EDIT: Just notice, you running from script, not compiled application. Can you update your mechanize version? See the readme for the recommended version:
– Running from source code:
– Python 2.7.2++
– mechanize 0.2.5
– BeautifulSoup 3.2.0
The html files:
http://www.mediafire.com/?y1tf6674uoh7x9d
And sadly I can’t connect to pixiv directly( probably they banned my IP address ).
Yeah…I’ll try update my software as well. XD
Question! Can you help me out with an error I am getting with this release?
I am trying to dl pictures using the first option (by pixiv user ID) and my output ends up like this:
—
Input: 1
Member id: 猫兎
Start Page (default=1):
End Page (default=0, 0 for no limit):
Processing Member Id: 猫兎
Reading C:Python27pixiv_utilityconfig.ini …
done.
Page 1
http://www.pixiv.net/member_illust.php?id=猫兎&p=1
‘NoneType’ object has no attribute ‘ul’
1 2 3 4
http://www.pixiv.net/member_illust.php?id=猫兎&p=1
‘NoneType’ object has no attribute ‘ul’
1 2 3 4
http://www.pixiv.net/member_illust.php?id=猫兎&p=1
‘NoneType’ object has no attribute ‘ul’
1 2 3 4
http://www.pixiv.net/member_illust.php?id=猫兎&p=1
‘NoneType’ object has no attribute ‘ul’
1
—
No .html error page or similar was generated in the directory, and no picture was downloaded either. Something else you might need to help me with this?
Enter the ID, which is the numeric part from the url, not the artist name.
For example:
http://www.pixiv.net/member.php?id=27517
==>27517
Gah! Nevermind, I googled a solution you gave someone else who had the same problem.
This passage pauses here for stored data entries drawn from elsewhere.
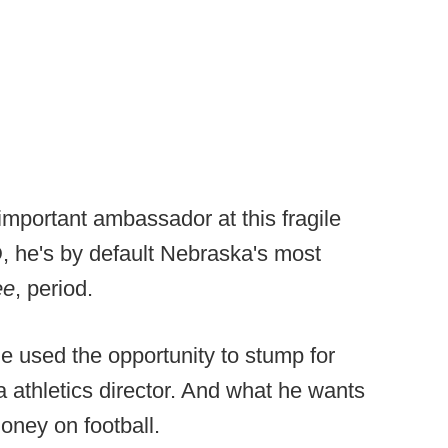
important ambassador at this fragile
, he's by default Nebraska's most
ee
, period.
e used the opportunity to stump for
 athletics director. And what he wants
oney on football.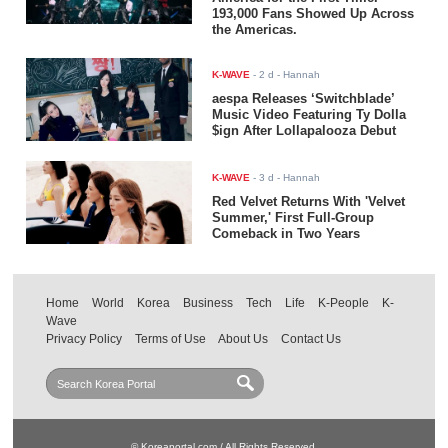
193,000 Fans Showed Up Across
the Americas.
K-WAVE
-
2 d
- Hannah
aespa Releases ‘Switchblade’
Music Video Featuring Ty Dolla
$ign After Lollapalooza Debut
K-WAVE
-
3 d
- Hannah
Red Velvet Returns With 'Velvet
Summer,' First Full-Group
Comeback in Two Years
Home
World
Korea
Business
Tech
Life
K-People
K-
Wave
Privacy Policy
Terms of Use
About Us
Contact Us
© Koreaportal.com / All Rights Reserved.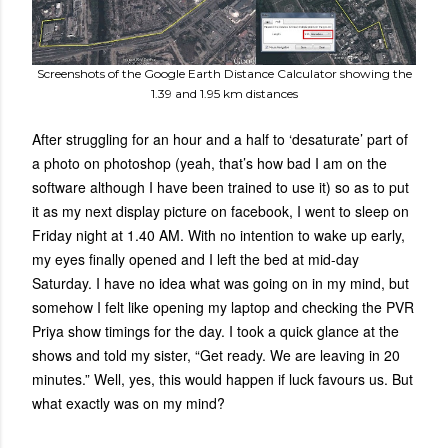
Screenshots of the Google Earth Distance Calculator showing the
1.39 and 1.95 km distances
After struggling for an hour and a half to ‘desaturate’ part of
a photo on photoshop (yeah, that’s how bad I am on the
software although I have been trained to use it) so as to put
it as my next display picture on facebook, I went to sleep on
Friday night at 1.40 AM. With no intention to wake up early,
my eyes finally opened and I left the bed at mid-day
Saturday. I have no idea what was going on in my mind, but
somehow I felt like opening my laptop and checking the PVR
Priya show timings for the day. I took a quick glance at the
shows and told my sister, “Get ready. We are leaving in 20
minutes.” Well, yes, this would happen if luck favours us. But
what exactly was on my mind?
I used the member name instead of the numbers in the url, so nevermind my query!
Btw, now it works like a charm!
But thanks regardless! 😀
awesome app you have here. you have given me an excuse to start collecting artwork again. <3
Does this program report to you my password.. ?
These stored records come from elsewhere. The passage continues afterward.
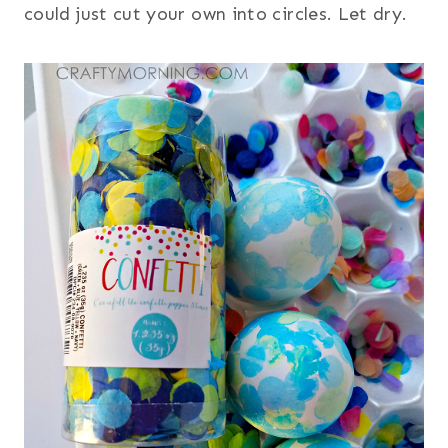
could just cut your own into circles. Let dry.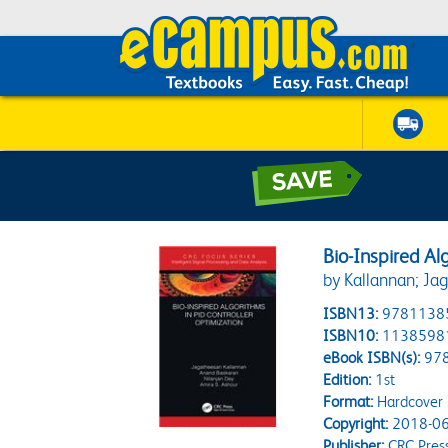
Bio-Inspired Al
by Kallannan; Ja
ISBN13:
9781138
ISBN10:
1138598
eBook ISBN(s):
97
Edition:
1st
Format:
Hardcover
Copyright:
2018-06
Publisher:
CRC Pres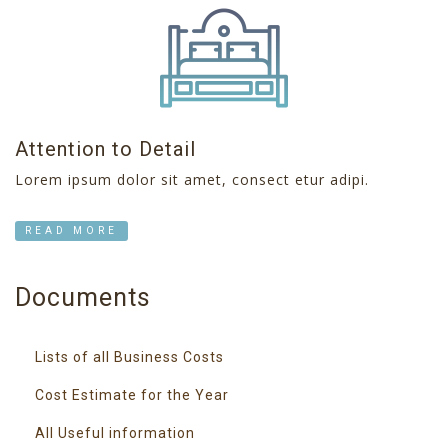
Attention to Detail
Lorem ipsum dolor sit amet, consect etur adipi.
READ MORE
Documents
Lists of all Business Costs
Cost Estimate for the Year
All Useful information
Nope, you can check the source code in GitHub :D.
As long you download the application from this site or my GitHub, then your password is save with you.
With both the previous version and this one, I’m getting this error when I launch the program:
—
2012-11-08 14:19:15,046 – PixivUtil20121108 – INFO – Starting…
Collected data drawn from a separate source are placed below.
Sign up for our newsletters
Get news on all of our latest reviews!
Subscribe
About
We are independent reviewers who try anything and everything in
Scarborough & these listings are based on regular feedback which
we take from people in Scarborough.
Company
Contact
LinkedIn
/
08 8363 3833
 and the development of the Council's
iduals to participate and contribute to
2012-11-08 14:19:15,078 – PixivUtil20121108 – INFO – Only process member where day last updated >= 7
2012-11-08 14:19:15,092 – PixivUtil20121108 – INFO – Using Username: cpgendo
2012-11-08 14:19:15,108 – PixivUtil20121108 – INFO – Log in using secure form.
2012-11-08 14:19:47,078 – PixivUtil20121108 – ERROR – Error at pixivLoginSSL(): (, <httperror_seek_wrapper (urllib2.HTTPError instance) at 0xe67ca8 whose wrapped object = <closeable_response at 0xe7b260 whose fp = <response_seek_wrapper at 0xe79ad0 whose wrapped object = <closeable_response at 0xe7b3c8 whose fp = >>>>, )
Traceback (most recent call last):
File “PixivUtil2.py”, line 303, in pixivLoginSSL
File “mechanize_mechanize.pyc”, line 203, in open
File “mechanize_mechanize.pyc”, line 255, in _mech_open
httperror_seek_wrapper: HTTP Error 504: Gateway Time-out
2012-11-08 14:19:47,078 – PixivUtil20121108 – ERROR – Unknown Error: HTTP Error 504: Gateway Time-out
Traceback (most recent call last):
File “PixivUtil2.py”, line 1413, in main
File “PixivUtil2.py”, line 303, in pixivLoginSSL
File “mechanize_mechanize.pyc”, line 203, in open
File “mechanize_mechanize.pyc”, line 255, in _mech_open
httperror_seek_wrapper: HTTP Error 504: Gateway Time-out
2012-11-08 14:19:52,062 – PixivUtil20121108 – INFO – EXIT
—
Since all worked fine until a couple of hours ago, it seems like a problem that has just popped in. The only way to solve it, right now, is to set “usessl = False”.
Looks like your ISP got problem with pixiv server. I’m currently running the app with useSSL = True.
Try to use proxy to connect pixiv or use different isp/pc or check your date/time settings.
Python’s SSL is quite sensitive with the pc date/time.
The catch is, it happened on both my PCs, each of which as an Internet Key of a different ISP! But I will verify if that keeps happening (consider that some time ago, for a day, I was unable to use the downloader on the other PC for mysterious reasons – the day after, it was all back to normal).
Is there a site where I can search for good proxies?
Google 😀 or try to use Tor-Vidalia bundle.